Dancing in the Rain: Lessons Learned on my Personal Journey with PD (more at www.PDPlan4Life.com) Copyright 2013-20 Sheryl Jedlinski
Ever since I paired a wearable personal activity tracker with my walking sticks, I’ve more than doubled my speed and stamina. Strangers who see me clipping along stop me on the street and tell me how “athletic” I look. I’ve waited my entire life for anyone to use that adjective to describe anything even remotely related to me. Who would have thought the moment would come in my 16th year of living with Parkinson’s disease? When people ask which event I am training for, I tell them, marathon shopping. It is the only “sport” I stand a chance of medaling in.
I added the activity tracker to my personal fitness program after my physical therapy sessions ended. I had to find a way to motivate myself to preserve the gains I had already made in improved balance and posture; reduced impact on my lower joints; and more effective breathing. High on this year’s list of “must have” fitness gadgets, activity trackers (depending on the brand and model) not only measure how far you walk, but also calculate calories burned as well as sleep time and quality.

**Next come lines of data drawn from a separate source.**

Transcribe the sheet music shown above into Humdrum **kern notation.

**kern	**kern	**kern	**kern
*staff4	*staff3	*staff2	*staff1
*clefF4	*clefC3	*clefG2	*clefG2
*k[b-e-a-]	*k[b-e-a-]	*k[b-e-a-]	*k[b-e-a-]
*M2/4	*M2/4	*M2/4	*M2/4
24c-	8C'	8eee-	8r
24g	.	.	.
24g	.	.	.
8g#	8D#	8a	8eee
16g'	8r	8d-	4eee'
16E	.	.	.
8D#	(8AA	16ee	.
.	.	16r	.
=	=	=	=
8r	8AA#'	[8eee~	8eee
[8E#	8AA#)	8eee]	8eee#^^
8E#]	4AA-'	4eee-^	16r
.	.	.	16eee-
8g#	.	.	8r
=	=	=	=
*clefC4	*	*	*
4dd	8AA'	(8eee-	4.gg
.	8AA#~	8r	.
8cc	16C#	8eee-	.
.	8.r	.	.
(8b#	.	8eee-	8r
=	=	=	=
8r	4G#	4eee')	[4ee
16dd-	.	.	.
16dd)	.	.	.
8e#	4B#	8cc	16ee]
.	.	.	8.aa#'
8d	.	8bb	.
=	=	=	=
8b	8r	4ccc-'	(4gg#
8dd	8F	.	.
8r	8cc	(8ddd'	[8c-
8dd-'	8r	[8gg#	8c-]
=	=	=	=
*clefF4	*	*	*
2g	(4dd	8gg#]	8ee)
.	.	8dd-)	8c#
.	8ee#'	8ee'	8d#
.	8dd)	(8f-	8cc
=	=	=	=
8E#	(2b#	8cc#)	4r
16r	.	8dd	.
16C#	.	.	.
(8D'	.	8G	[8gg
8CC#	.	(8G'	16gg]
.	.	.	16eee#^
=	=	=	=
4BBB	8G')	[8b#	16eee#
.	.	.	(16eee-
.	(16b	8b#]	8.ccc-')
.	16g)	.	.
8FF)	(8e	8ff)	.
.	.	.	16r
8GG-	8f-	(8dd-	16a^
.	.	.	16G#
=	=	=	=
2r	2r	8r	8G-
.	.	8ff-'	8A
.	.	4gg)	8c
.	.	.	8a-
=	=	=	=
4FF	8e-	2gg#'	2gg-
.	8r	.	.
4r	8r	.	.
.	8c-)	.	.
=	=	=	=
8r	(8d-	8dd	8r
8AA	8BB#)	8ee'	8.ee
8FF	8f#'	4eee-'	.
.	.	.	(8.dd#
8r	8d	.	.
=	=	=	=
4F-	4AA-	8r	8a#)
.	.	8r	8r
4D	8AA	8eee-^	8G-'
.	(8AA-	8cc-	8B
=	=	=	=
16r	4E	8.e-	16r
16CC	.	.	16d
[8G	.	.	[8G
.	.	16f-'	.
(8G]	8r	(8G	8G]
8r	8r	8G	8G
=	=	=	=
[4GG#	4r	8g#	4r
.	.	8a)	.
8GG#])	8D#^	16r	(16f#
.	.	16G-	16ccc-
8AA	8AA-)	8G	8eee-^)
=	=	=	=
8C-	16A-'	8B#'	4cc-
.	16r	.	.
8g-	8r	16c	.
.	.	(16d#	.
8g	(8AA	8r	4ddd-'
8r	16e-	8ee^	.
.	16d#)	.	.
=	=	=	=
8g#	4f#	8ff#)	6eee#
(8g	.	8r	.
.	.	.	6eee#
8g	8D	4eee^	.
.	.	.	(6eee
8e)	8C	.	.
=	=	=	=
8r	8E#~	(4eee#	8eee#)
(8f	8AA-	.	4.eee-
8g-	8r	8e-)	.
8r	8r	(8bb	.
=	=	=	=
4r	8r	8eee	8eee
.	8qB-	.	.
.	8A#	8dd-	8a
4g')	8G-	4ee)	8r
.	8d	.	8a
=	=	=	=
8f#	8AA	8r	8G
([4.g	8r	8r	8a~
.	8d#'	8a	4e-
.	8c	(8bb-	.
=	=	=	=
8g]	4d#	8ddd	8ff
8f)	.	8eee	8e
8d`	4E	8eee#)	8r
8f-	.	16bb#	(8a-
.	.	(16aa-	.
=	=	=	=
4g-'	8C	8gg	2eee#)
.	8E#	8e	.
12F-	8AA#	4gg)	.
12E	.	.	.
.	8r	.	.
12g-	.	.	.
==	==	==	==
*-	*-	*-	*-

While vacationing in Arizona, my goal was to walk an average of 5,000 steps a day (not all at once, of course). On our second morning there, I was greeted by a message congratulating me on achieving a new “personal best,” as I had walked almost 6,000 steps the previous day. On my best day, I topped 7,000 steps. This immediate feedback — which I can view on my phone, tablet and computer — drives me to push myself to break my own records, upping my short and long term goals as my fitness level improves. Back in Chicago, the frightful winter weather makes getting in my required number of steps more challenging. If at the end of the day I come up short, Tony and I walk the mall so I can reach my goal. Retail therapy always works for me.
Anything that motivates us to exercise is a plus! I too use a device and each year join the Mary-Thon (www.mary-thon.net) for additional motivation.
Keep on keepin’ on, Tom.
You are the poster child for the benefits of retail shopping therapy!